There was another important lesson for the disciples in the contrast between what they experienced on the Mountain and what was happening down in the Valley. In fact, this experience of theirs has become a paradigm, a pattern, and a prototype for a kind of experience that God still grants his people to encourage and inspire them along the way. It is because of this passage (as well as Moses' trips up Mount Sinai) that we still speak to this day of "a mountain top experience." Peter did what was very natural for someone having that kind of experience. He wanted to preserve it, to live in it, to prolong it. That was the point of building the "tabernacles." But meanwhile the other nine disciples were in trouble down in the valley. Up Jesus and the three had gone, but back down they had to come to deal with the realities of ministry and of life.

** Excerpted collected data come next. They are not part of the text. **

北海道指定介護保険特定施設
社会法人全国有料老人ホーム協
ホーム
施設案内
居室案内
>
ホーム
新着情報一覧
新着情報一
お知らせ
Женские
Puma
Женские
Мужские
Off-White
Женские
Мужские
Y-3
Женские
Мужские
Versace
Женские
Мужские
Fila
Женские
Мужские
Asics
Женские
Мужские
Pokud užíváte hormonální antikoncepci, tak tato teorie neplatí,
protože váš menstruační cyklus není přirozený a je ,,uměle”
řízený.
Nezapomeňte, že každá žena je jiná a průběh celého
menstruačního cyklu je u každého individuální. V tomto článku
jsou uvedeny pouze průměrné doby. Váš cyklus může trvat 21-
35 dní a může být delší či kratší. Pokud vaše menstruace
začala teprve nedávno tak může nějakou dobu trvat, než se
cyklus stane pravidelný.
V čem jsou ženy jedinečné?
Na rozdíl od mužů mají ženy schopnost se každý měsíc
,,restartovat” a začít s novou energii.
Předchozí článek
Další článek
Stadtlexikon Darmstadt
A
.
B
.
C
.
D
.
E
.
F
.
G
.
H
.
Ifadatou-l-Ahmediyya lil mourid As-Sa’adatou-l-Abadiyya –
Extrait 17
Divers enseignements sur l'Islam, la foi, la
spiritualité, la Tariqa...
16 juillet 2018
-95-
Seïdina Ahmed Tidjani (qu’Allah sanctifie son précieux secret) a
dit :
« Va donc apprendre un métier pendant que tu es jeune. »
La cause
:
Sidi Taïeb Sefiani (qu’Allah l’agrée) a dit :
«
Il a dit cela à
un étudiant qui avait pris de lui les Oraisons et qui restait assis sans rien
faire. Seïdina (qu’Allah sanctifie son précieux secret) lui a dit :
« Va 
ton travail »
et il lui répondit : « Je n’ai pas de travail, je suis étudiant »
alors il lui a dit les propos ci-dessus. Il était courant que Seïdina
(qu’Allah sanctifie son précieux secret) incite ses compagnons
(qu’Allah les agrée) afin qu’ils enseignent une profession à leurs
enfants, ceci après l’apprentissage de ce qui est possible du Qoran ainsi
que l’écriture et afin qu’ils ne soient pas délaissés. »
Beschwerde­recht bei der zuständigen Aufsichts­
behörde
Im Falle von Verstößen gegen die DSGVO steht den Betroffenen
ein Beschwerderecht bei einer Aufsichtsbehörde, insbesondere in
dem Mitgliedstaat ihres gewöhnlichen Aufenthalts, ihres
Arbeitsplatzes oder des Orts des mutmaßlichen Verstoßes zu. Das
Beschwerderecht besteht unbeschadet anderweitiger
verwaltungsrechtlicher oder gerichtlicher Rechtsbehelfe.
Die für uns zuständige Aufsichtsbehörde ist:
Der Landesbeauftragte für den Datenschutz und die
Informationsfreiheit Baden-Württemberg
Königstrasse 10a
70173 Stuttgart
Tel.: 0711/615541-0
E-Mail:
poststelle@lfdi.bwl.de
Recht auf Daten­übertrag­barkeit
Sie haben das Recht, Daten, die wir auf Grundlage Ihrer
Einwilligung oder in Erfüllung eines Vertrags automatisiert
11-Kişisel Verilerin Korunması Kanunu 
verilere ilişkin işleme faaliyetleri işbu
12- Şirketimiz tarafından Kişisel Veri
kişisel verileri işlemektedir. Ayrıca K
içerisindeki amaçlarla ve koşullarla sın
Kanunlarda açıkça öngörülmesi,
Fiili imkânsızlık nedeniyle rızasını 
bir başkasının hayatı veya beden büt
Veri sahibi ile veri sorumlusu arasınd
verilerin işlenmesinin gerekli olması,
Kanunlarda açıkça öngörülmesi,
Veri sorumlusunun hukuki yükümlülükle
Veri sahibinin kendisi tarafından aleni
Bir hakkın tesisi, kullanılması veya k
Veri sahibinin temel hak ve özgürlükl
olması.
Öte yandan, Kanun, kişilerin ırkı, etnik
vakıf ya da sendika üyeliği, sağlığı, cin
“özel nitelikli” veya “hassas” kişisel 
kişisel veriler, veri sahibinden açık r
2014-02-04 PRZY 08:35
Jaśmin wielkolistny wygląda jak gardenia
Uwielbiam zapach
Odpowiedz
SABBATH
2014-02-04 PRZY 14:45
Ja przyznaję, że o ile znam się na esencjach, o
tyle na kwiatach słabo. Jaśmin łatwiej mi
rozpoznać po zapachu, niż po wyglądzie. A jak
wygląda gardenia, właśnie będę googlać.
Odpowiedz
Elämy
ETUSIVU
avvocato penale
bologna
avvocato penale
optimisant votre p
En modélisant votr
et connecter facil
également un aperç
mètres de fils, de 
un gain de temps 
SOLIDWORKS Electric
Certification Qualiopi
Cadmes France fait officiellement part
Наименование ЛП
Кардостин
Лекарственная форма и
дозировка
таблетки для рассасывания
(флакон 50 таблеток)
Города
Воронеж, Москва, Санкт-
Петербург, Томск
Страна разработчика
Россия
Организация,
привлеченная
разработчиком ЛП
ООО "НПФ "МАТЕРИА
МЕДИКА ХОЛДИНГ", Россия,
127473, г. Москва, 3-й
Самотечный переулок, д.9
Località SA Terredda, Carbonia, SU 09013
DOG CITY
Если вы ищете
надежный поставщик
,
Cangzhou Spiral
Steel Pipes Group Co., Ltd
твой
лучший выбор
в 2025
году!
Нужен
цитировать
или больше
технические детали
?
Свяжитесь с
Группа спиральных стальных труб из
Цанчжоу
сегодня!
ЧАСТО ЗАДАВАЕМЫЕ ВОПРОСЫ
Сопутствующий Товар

People make two mistakes regarding such a mountain top experience. One is Peter's: to try to hold on to it, prolong it, or (even worse) control it so we can repeat it at will. Some of our charismatic brethren have fallen into that rut, I'm afraid, and it produces only a caricature of real spiritual experience. The other and opposite error, often fallen into in reaction to the first one, is to despise it, debunk it, or at least patronize it. Here one thinks of those denominations who have tempted us to call them "God's frozen people." I am convinced that one reason Peter James and John were up on that mountain is so they could learn better than either, for the Lord knew how badly the Church was going to need that lesson. The Lord's example is obviously that both Mountain and Valley are essential to genuine and authentic Christian experience. But how do they relate to each other? What the disciples had the opportunity to learn by experience has never been better explained than by Paul Stookey in one of the songs he wrote after his conversion:
And I wonder if you've ever been to the mountain To look at the valley below? Did you see all the roads tangled down in the valley? Did you know which way to go? Oh the mountain stream runs pure and clear And I wish to my soul I could always be here, But there's a reason for living way down in the valley That only the mountain knows. CONCLUSION"There's a reason for living way down in the valley / That only the mountain knows." That line is too profound to be ruined with an explanation. So let us be glad for our foretastes of eternity because in their light we may better serve the Lord here and now. That way, and no other way, we may finally become so heavenly minded that we may be of some earthly good. May God make it so for our good and his glory. Amen.